CHICAGO — Michigan Gov. Rick Snyder will return the city of Lincoln Park to local control from state-imposed emergency management.
Snyder said in a statement that the action, announced Dec. 22, means no Michigan city is being run by a state-appointed emergency manager, a first in 15 years.
Snyder accepted emergency manager Brad Coulter's recommendation that Lincoln Park's fiscal crisis had been resolved. Snyder appointed a Receivership Transition Advisory Board to provide a smooth transition back to local control.
"This is a great day, not only for the city of Lincoln Park but for the entire State of Michigan," Snyder said in a statement. "Brad has provided a shining example of how the system can work; first, collaborating with local leaders to address the city's financial emergency, then working to enhance economic development to help ensure continued financial stability for Lincoln Park."
When Snyder took office in 2011, three Michigan cities — Benton Harbor, Ecorse, and Pontiac — were overseen by emergency managers allowed under state statutes. With the exit of Lincoln Park from the list it later joined in June 2014, no municipalities remain on the list. Three school districts — Detroit, Muskegon Heights and Highland Park — continue to operate under state oversight.

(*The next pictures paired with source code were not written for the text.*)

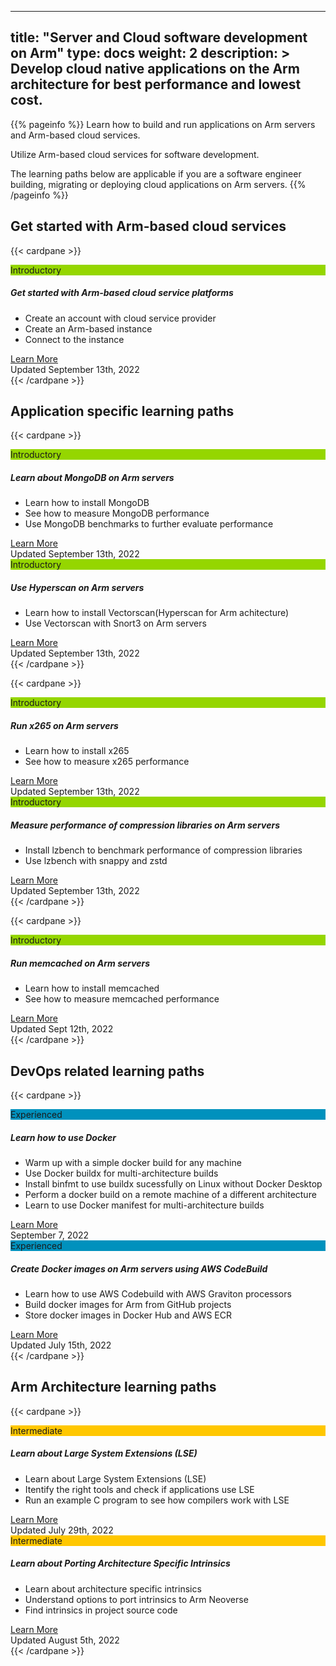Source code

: 
---
title: "Server and Cloud software development on Arm" 
type: docs
weight: 2
description: >
    Develop cloud native applications on the Arm architecture for best performance and lowest cost.
---

{{% pageinfo %}}
Learn how to build and run applications on Arm servers and Arm-based cloud services.

Utilize Arm-based cloud services for software development.

The learning paths below are applicable if you are a software engineer building, migrating or deploying cloud applications on Arm servers.
{{% /pageinfo %}}

## Get started with Arm-based cloud services
{{< cardpane >}}
<div class="card text-center">
  <div class="card-header" style="background-color:#95d600;">Introductory</div>
  <div class="card-body">
    <h5 class="card-title"> <b>Get started with Arm-based cloud service platforms</b> </h5>
    <p class="card-text">
    <div style="text-align:left">
     <ul >
      <li>Create an account with cloud service provider</li>
      <li>Create an Arm-based instance</li>
      <li>Connect to the instance</li>
     </ul>
    </div>
    </p>
    <a href="providers" class="btn btn-primary">Learn More</a>
  </div>
  <div class="card-footer text-muted">Updated September 13th, 2022</div>
</div>
{{< /cardpane >}}


## Application specific learning paths

{{< cardpane >}}
<div class="card text-center">
  <div class="card-header" style="background-color:#95d600;">Introductory</div>
  <div class="card-body">
    <h5 class="card-title"> <b>Learn about MongoDB on Arm servers</b> </h5>
    <p class="card-text">
    <div style="text-align:left">
     <ul >
      <li>Learn how to install MongoDB</li>
      <li>See how to measure MongoDB performance</li>
      <li>Use MongoDB benchmarks to further evaluate performance</li>
     </ul>
    </div>
    </p>
    <a href="/cloud/mongodb" class="btn btn-primary">Learn More</a>
  </div>
  <div class="card-footer text-muted">Updated September 13th, 2022</div>
</div>

<div class="card text-center">
  <div class="card-header" style="background-color:#95d600;">Introductory</div>
  <div class="card-body">
    <h5 class="card-title"> <b>Use Hyperscan on Arm servers</b> </h5>
    <p class="card-text">
    <div style="text-align:left">
     <ul >
      <li>Learn how to install Vectorscan(Hyperscan for Arm achitecture)</li>
      <li>Use Vectorscan with Snort3 on Arm servers</li>
     </ul>
    </div>
    </p>
    <a href="/cloud/vectorscan" class="btn btn-primary">Learn More</a>
  </div>
  <div class="card-footer text-muted">Updated September 13th, 2022</div>
</div>
{{< /cardpane >}}

{{< cardpane >}}

<div class="card text-center">
  <div class="card-header" style="background-color:#95d600;">Introductory</div>
  <div class="card-body">
    <h5 class="card-title"> <b>Run x265 on Arm servers</b> </h5>
    <p class="card-text">
    <div style="text-align:left">
     <ul >
      <li>Learn how to install x265</li>
      <li>See how to measure x265 performance</li>
     </ul>
    </div>
    </p>
    <a href="/cloud/codec" class="btn btn-primary">Learn More</a>
  </div>
  <div class="card-footer text-muted">Updated September 13th, 2022</div>
</div>

<div class="card text-center">
  <div class="card-header" style="background-color:#95d600;">Introductory</div>
  <div class="card-body">
    <h5 class="card-title"> <b>Measure performance of compression libraries on Arm servers</b> </h5>
    <p class="card-text">
    <div style="text-align:left">
     <ul >
      <li>Install lzbench to benchmark performance of compression libraries</li>
      <li>Use lzbench with snappy and zstd</li>
     </ul>
    </div>
    </p>
    <a href="/cloud/compression" class="btn btn-primary">Learn More</a>
  </div>
  <div class="card-footer text-muted">Updated September 13th, 2022</div>
</div>
{{< /cardpane >}}

{{< cardpane >}}
<div class="card text-center">
  <div class="card-header" style="background-color:#95d600;">Introductory</div>
  <div class="card-body">
    <h5 class="card-title"> <b>Run memcached on Arm servers</b> </h5>
    <p class="card-text">
    <div style="text-align:left">
     <ul >
      <li>Learn how to install memcached</li>
      <li>See how to measure memcached performance</li>
     </ul>
    </div>
    </p>
    <a href="/cloud/memcached" class="btn btn-primary">Learn More</a>
  </div>
  <div class="card-footer text-muted">Updated Sept 12th, 2022</div>
</div>
{{< /cardpane >}}


## DevOps related learning paths

{{< cardpane >}}
<div class="card text-center">
  <div class="card-header" style="background-color:#0091bd;">Experienced</div>
  <div class="card-body">
    <h5 class="card-title"> <b>Learn how to use Docker</b> </h5>
    <p class="card-text">
    <div style="text-align:left">
     <ul>
      <li>Warm up with a simple docker build for any machine</li>
      <li>Use Docker buildx for multi-architecture builds</li>
      <li>Install binfmt to use buildx sucessfully on Linux without Docker Desktop</li>
      <li>Perform a docker build on a remote machine of a different architecture</li>
      <li>Learn to use Docker manifest for multi-architecture builds</li>
    </ul>
   </div>
    </p>
    <a href="/cloud/docker" class="btn btn-primary">Learn More</a>
  </div>
  <div class="card-footer text-muted">September 7, 2022</div>
</div>

<div class="card text-center">
  <div class="card-header" style="background-color:#0091bd;">Experienced</div>
  <div class="card-body">
    <h5 class="card-title"> <b>Create Docker images on Arm servers using AWS CodeBuild</b> </h5>
    <p class="card-text">
    <div style="text-align:left">
     <ul>
      <li>Learn how to use AWS Codebuild with AWS Graviton processors </li>
      <li>Build docker images for Arm from GitHub projects</li>
      <li>Store docker images in Docker Hub and AWS ECR</li>
   </ul>
   </div>
    </p>
    <a href="/cloud/codebuild" class="btn btn-primary">Learn More</a>
  </div>
  <div class="card-footer text-muted">Updated July 15th, 2022</div>
</div>
{{< /cardpane >}}

## Arm Architecture learning paths

{{< cardpane >}}
<div class="card text-center">
  <div class="card-header" style="background-color:#ffc700;">Intermediate</div>
  <div class="card-body">
    <h5 class="card-title"> <b>Learn about Large System Extensions (LSE)</b> </h5>
    <p class="card-text">
    <div style="text-align:left">
     <ul>
      <li>Learn about Large System Extensions (LSE)</li>
      <li>Itentify the right tools and check if applications use LSE</li>
      <li>Run an example C program to see how compilers work with LSE</li>
   </ul>
   </div>
    </p>
    <a href="/cloud/lse" class="btn btn-primary">Learn More</a>
  </div>
  <div class="card-footer text-muted">Updated July 29th, 2022</div>
</div>

<div class="card text-center">
  <div class="card-header" style="background-color:#ffc700;">Intermediate</div>
  <div class="card-body">
    <h5 class="card-title"> <b>Learn about Porting Architecture Specific Intrinsics</b> </h5>
    <p class="card-text">
    <div style="text-align:left">
     <ul>
      <li>Learn about architecture specific intrinsics</li>
      <li>Understand options to port intrinsics to Arm Neoverse</li>
      <li>Find intrinsics in project source code</li>
   </ul>
   </div>
    </p>
    <a href="/cloud/intrinsics" class="btn btn-primary">Learn More</a>
  </div>
  <div class="card-footer text-muted">Updated August 5th, 2022</div>
</div>
{{< /cardpane >}}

Coulter's letter to Snyder outlined fiscal and operational changes undertaken over the last 18 months including the elimination of a more than $1 million general fund deficit. The unassigned general fund balance now stands at a positive $186,901.
Retiree health care costs have been reduced from $4.3 million to $600,000 annually with much of the savings going toward the city's pension system. The city has also cut healthcare costs and renegotiated its firefighter contract.
Coulter issued his final order as emergency manager last week in which local leaders' roles were outlined.
The transition advisory board's members include Kevin Bonds, assistant director of the State Finance Division within the Department of Treasury; John Zech, former Wayne city manager; Genelle Allen, assistant Wayne County executive; Jessica Thomas, independent consultant for distressed local governments; and Brendan Dunleavy, former Wayne County auditor general.